What does that mean? It means even if a consumer is half-doubtful about the brand, as long as the content makes them feel "this thing is genuinely worth it," they'll still place the order. Conversely, trust alone without value transmission won't lift conversion rates.
What Does This Mean for Marketers?
The answers from 348 people, cross-validated by two algorithms, point to several very concrete actions.
First, the most important one: treat entertainment as your number-one productive force. Believe it or not, the data says entertainment's pull on perceived value is the strongest of all six dimensions. If your AI-generated content is merely "correct" but not "fun," you're leaving more than half its power on the table. Creative that makes people laugh, that stirs emotion — that's the secret weapon of AI marketing content.
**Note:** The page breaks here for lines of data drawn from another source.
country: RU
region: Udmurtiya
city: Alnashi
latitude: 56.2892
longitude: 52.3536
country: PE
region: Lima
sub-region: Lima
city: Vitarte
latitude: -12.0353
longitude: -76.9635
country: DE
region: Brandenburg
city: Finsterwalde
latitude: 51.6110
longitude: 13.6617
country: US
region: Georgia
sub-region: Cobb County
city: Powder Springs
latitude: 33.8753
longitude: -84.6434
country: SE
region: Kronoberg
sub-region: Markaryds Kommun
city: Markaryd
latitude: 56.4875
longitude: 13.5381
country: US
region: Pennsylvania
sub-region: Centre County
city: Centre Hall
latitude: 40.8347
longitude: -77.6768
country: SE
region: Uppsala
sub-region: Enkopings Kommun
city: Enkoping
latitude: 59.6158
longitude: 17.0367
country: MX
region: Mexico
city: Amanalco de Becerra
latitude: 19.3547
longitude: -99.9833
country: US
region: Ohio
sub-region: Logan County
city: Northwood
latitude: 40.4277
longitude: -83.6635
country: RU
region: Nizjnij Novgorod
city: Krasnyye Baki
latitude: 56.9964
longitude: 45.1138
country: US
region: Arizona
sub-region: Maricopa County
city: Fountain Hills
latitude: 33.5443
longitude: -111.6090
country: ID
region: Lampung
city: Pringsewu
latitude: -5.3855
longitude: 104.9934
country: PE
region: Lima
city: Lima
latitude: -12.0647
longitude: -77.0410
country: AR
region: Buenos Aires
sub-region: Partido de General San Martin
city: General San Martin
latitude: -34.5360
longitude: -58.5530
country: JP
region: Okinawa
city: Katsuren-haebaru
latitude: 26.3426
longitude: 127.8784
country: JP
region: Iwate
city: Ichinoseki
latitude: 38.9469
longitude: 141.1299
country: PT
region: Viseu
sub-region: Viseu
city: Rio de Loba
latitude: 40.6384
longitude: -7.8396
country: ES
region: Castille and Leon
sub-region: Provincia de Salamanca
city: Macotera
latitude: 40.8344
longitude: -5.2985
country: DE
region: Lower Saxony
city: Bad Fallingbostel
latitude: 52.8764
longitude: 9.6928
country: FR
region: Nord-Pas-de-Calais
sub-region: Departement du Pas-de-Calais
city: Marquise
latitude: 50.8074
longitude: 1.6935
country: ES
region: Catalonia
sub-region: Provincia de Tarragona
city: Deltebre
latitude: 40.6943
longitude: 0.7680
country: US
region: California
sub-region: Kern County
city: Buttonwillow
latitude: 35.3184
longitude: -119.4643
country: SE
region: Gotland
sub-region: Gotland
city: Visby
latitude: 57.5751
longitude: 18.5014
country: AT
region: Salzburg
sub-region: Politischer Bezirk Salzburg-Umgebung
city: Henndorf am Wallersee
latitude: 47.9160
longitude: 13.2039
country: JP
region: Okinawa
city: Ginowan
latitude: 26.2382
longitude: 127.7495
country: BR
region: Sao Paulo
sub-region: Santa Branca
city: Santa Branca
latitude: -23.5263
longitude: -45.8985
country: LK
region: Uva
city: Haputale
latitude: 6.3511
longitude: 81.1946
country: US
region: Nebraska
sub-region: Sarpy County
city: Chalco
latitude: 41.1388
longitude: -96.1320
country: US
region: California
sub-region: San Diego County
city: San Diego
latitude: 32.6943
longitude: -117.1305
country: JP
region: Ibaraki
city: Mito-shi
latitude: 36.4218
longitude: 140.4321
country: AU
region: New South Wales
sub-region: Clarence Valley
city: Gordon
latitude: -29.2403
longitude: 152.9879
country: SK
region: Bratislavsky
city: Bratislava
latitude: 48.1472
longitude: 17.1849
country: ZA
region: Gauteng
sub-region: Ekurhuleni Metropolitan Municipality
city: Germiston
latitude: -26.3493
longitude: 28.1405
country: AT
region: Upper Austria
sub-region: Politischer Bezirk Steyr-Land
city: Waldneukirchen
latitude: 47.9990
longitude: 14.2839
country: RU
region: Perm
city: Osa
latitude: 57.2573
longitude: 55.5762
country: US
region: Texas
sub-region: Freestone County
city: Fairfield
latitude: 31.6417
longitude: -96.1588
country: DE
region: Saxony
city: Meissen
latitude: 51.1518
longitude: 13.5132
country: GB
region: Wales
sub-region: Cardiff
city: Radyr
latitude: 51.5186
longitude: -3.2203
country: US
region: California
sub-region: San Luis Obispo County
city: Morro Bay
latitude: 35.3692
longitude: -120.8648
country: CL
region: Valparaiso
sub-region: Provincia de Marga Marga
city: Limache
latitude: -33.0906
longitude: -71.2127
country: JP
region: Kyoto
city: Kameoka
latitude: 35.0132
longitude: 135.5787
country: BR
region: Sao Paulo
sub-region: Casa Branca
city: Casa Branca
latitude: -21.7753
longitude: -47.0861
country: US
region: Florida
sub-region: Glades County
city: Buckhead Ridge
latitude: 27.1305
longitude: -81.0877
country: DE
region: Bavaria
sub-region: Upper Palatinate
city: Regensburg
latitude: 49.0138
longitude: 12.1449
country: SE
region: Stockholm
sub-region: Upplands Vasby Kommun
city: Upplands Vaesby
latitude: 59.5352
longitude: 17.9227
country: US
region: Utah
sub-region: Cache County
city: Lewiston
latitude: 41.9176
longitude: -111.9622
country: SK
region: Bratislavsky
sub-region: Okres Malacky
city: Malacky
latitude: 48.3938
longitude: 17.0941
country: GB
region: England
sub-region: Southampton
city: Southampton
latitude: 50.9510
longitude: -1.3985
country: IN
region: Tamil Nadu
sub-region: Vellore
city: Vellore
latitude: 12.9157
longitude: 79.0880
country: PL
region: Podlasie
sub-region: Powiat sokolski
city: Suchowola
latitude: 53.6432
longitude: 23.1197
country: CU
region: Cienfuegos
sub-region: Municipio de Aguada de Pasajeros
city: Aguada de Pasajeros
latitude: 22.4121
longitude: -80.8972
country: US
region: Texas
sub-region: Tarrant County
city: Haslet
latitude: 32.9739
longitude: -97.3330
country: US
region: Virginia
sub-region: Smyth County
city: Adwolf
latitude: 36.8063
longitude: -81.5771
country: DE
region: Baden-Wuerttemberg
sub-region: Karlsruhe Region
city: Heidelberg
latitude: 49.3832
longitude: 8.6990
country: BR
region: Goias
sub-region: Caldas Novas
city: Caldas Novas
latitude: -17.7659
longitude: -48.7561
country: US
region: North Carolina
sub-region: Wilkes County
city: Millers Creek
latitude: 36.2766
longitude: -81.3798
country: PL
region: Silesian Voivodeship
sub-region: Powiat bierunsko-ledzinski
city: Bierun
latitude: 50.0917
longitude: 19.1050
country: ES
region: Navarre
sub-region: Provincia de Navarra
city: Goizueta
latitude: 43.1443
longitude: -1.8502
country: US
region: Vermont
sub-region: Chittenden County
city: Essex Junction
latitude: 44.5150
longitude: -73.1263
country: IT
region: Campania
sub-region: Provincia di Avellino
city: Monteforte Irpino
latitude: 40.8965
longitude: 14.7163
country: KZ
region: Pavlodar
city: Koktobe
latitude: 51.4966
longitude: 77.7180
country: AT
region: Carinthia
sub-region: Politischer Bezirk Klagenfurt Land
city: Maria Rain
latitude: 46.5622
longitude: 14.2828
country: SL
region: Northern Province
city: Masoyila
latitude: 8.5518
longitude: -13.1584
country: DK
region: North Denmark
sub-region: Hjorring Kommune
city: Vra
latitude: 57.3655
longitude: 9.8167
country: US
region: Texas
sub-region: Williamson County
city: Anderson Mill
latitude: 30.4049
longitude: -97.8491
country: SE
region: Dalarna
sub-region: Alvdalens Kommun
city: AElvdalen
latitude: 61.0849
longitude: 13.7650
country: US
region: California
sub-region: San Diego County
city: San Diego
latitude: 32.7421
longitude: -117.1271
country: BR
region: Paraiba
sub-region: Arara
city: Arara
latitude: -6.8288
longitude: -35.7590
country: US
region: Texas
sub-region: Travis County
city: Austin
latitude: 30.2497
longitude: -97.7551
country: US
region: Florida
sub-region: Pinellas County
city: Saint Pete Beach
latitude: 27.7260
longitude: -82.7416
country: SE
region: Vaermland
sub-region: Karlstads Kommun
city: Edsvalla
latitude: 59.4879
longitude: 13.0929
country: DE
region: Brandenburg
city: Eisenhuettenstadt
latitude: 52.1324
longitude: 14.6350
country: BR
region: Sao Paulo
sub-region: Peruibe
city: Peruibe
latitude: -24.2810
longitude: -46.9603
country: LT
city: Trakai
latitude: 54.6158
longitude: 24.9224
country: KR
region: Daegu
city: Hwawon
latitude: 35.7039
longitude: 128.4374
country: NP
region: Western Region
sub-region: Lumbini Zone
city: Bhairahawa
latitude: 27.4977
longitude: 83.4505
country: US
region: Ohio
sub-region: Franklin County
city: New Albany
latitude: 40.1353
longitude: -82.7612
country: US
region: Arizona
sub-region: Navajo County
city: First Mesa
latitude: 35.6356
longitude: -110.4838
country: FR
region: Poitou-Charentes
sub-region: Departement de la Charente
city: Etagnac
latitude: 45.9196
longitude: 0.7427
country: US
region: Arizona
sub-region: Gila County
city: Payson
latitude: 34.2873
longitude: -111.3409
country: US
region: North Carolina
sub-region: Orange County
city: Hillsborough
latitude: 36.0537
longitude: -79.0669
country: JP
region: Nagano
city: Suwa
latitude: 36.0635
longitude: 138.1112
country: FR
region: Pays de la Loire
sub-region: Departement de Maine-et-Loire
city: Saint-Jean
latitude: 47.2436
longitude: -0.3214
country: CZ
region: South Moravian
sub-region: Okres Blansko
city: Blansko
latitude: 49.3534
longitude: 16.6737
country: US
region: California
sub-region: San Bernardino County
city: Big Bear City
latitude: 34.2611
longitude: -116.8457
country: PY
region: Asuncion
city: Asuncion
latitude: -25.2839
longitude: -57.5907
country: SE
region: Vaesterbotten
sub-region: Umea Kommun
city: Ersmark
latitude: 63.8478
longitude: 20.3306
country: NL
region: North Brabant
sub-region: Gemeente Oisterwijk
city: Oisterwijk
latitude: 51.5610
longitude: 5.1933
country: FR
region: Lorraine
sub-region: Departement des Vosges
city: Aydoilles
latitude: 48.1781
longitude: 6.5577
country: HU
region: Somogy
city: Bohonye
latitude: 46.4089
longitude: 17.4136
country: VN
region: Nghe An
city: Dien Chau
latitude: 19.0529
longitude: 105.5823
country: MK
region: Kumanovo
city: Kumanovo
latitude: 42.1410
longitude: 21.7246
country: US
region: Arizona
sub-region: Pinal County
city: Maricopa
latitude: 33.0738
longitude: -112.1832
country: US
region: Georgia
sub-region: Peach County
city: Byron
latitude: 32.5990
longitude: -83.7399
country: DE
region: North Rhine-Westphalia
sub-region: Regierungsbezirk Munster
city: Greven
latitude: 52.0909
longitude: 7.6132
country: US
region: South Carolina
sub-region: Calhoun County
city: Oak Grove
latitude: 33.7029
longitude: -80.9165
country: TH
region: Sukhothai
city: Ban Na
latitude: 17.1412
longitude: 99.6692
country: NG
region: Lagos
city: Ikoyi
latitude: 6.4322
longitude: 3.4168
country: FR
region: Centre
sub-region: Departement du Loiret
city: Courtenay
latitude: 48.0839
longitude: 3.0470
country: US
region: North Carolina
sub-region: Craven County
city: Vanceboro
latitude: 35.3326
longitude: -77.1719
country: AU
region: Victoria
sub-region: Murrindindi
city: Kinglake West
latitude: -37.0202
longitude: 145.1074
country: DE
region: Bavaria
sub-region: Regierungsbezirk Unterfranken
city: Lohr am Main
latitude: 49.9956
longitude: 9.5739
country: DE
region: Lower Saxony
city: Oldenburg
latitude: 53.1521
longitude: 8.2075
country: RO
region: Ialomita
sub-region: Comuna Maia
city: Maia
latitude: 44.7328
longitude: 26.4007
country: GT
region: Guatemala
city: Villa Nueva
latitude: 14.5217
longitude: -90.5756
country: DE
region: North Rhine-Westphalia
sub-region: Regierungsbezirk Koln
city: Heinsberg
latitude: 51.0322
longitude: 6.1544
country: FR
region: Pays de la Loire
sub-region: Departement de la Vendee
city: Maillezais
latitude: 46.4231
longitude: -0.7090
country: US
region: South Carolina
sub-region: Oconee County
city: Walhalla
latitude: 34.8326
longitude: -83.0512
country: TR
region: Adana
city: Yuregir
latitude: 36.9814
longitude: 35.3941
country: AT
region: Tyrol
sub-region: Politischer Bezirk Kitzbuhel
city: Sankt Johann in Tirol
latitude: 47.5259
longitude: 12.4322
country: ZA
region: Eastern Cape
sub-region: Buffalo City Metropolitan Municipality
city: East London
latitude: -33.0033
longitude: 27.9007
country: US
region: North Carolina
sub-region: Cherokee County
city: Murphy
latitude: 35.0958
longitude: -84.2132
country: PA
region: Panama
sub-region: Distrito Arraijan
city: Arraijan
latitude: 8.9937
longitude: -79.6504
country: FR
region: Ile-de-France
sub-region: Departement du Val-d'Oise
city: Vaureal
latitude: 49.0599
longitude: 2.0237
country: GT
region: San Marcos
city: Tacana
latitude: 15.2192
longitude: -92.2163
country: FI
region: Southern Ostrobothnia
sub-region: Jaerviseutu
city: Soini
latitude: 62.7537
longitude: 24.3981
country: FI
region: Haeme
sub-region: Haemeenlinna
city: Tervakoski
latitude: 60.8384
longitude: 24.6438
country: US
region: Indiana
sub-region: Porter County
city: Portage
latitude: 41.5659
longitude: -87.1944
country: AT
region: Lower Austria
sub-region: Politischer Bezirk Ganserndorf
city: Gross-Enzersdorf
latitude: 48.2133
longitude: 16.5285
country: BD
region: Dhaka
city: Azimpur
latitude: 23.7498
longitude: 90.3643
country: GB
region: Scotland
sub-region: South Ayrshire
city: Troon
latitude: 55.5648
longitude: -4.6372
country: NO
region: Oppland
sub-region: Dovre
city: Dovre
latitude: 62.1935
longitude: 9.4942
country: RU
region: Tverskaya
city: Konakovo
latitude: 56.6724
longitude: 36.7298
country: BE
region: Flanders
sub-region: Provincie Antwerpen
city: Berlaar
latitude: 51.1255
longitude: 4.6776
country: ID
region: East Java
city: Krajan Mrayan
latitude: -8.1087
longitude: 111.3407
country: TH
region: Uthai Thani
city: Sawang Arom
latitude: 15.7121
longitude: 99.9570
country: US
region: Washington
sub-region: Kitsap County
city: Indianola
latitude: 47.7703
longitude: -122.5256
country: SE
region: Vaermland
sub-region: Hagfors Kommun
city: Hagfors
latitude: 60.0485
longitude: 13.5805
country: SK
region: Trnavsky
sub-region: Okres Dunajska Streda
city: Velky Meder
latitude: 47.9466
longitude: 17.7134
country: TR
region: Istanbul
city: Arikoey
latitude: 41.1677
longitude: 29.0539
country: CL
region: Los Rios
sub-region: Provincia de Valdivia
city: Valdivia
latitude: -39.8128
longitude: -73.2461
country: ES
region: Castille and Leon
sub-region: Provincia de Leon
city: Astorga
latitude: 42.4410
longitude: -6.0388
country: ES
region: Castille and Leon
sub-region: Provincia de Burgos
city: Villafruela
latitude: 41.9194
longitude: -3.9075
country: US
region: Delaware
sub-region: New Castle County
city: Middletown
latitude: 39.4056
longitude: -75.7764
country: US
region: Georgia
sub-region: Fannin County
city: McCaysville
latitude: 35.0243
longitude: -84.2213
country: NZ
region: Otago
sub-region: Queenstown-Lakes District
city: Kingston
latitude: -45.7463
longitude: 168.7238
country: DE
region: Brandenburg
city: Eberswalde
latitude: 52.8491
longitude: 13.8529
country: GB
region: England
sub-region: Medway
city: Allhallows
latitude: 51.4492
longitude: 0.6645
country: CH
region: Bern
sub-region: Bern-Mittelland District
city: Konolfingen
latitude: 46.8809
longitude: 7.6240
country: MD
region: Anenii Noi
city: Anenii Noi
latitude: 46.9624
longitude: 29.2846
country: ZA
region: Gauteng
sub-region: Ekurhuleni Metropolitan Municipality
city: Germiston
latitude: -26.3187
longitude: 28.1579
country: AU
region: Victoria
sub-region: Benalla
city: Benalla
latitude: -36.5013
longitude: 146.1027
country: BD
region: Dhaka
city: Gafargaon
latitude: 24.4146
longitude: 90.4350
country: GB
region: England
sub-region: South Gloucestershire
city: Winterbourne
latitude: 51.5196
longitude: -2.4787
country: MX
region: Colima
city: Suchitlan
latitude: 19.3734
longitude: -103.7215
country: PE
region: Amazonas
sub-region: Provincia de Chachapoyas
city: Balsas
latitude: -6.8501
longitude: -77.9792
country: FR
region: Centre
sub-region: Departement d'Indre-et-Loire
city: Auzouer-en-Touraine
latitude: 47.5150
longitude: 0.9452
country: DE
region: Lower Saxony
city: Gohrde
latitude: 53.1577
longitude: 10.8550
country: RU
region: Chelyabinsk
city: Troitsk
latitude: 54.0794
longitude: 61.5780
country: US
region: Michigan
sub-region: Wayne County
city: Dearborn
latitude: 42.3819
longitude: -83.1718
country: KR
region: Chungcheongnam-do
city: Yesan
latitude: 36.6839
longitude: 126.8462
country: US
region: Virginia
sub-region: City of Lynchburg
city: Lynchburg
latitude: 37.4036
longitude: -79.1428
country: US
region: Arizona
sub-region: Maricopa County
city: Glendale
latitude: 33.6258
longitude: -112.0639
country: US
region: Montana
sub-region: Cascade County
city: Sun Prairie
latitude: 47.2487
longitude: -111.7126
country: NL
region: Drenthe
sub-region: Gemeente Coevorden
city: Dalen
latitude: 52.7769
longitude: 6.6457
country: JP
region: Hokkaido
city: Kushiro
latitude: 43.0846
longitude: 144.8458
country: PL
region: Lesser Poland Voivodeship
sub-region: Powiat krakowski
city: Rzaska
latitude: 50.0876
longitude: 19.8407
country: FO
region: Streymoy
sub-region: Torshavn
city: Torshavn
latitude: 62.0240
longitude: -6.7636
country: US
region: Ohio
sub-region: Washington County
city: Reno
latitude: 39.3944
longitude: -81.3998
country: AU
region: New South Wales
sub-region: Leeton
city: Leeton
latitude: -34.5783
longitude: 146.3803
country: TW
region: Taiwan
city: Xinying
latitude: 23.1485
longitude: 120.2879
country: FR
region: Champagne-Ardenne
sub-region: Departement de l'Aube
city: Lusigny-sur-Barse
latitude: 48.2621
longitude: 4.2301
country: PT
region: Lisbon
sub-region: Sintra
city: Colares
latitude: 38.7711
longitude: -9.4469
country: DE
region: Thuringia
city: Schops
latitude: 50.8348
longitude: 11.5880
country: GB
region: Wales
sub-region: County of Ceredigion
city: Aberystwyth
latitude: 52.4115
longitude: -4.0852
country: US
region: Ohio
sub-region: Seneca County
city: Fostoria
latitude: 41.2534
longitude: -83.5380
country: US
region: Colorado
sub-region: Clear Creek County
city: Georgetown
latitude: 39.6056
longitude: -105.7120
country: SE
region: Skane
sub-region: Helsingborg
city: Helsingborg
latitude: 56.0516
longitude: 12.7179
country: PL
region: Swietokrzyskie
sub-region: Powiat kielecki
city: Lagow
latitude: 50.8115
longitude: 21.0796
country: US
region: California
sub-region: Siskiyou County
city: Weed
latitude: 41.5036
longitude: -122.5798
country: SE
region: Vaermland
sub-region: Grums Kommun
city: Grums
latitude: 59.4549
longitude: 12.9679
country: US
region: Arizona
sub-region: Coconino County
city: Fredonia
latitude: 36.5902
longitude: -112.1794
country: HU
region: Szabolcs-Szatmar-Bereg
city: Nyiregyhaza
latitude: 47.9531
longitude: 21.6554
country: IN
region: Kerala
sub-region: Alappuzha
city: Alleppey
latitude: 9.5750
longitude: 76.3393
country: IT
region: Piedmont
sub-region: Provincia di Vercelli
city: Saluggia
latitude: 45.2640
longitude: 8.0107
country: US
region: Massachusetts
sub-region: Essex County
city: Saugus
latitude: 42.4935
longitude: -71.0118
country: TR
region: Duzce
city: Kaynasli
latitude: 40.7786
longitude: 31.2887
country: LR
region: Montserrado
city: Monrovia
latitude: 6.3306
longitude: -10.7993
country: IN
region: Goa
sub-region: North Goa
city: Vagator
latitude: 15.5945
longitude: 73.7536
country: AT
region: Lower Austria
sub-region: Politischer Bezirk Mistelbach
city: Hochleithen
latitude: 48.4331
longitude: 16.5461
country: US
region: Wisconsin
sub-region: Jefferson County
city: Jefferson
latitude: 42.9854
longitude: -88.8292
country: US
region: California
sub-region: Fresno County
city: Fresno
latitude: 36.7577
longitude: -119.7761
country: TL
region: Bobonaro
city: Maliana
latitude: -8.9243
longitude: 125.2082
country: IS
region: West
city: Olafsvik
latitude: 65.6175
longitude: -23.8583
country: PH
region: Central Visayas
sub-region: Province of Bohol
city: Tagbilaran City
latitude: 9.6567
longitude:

Word-of-mouth? Word-of-mouth is the entry ticket to trust — don't treat it as an operations afterthought. EWOM's effect on trust far outstrips every other dimension. In an era when AI content is flying everywhere, the comments section matters more than the body of the post. One genuine user review is worth ten AI-generated copies. Rather than spending money on ever-more-polished AI generation, spend it on guiding real user feedback.
Don't skimp on visual precision either. Aesthetics — the sixth dimension this study added — is significantly and positively correlated with both perceived value and trust. AI's greatest strength is image-making; failing to leverage it is pure waste. On visually driven platforms like Xiaohongshu and Douyin(China's TikTok), one polished image beats a thousand words of copy.
But don't count on customization to build trust. Precise AI recommendation is a good thing — it lifts perceived value. If you assume precise recommendation will make users trust the brand, the data says you'll be disappointed. Trust still has to come from word-of-mouth, from interaction, from genuine emotional connection.
The researchers also offered a practical ratio for everyday campaigns: use AI to generate 70% of content, with 30% created by humans — balancing efficiency and quality. But in sensitive sectors like healthcare and finance, the human share should go up. Brand warmth and credibility matter far more than efficiency in those settings.
Platform differences matter too. Xiaohongshu and Douyin are visually driven — AI-generated polished images and videos thrive there. Weibo(China's Twitter-like platform)and Zhihu(a Quora-like Q&A community)reward interaction and information density; AI-generated long-form needs human semantic review to reduce the risk of backfiring.
One last thing: when you should label, label. Proactively marking "AI-generated content" sounds like it would reduce appeal, but it's actually building trust. Transparent source-labeling is a signal of brand honesty in the AI era. Getting caught hiding it — the cost of a trust collapse is far greater than the cost of coming clean.
Back to That Post That Almost Made Me Buy
On my way home from work that day, I opened Xiaohongshu again and glanced at that AI coffee-machine seeding post.
The visuals really were pretty. The copy really was fun. The comments really did have people praising it.
It had assembled the three strongest keys. No wonder I almost bought.
But in the end I didn't — because I paged down to the fifth screen of comments and saw someone write, "the real thing looks nothing like the photos."
Word-of-mouth can build trust, and word-of-mouth can also destroy it.
That's the real predicament of AI marketing content: AI can help you get the content to 90 points, but whether the consumer ultimately trusts it and buys comes down to the last 10. And those last 10 are usually not in AI's hands.
What 348 people told us through their surveys boils down to one line:
AI's job is to make you stop and look. But what makes you open your wallet is always those three little words: is it worth it.